WORK INSTRUCTIONS:
Determine how many lines in the entries contain the word "Cookies", and give that number with no other text.

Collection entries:
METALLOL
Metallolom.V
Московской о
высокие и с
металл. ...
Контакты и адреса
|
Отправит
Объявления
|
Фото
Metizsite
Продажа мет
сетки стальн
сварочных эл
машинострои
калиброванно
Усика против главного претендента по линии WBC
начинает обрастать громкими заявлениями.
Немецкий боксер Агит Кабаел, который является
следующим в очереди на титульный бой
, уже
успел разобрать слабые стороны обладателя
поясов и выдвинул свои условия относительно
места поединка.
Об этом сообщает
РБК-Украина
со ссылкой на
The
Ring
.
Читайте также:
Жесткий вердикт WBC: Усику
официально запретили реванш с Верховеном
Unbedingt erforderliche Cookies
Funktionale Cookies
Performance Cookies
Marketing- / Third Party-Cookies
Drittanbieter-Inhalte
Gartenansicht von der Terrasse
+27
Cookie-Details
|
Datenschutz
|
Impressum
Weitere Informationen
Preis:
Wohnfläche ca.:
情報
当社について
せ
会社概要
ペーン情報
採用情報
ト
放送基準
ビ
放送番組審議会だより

ANSWER FOR THIS EXERCISE:
4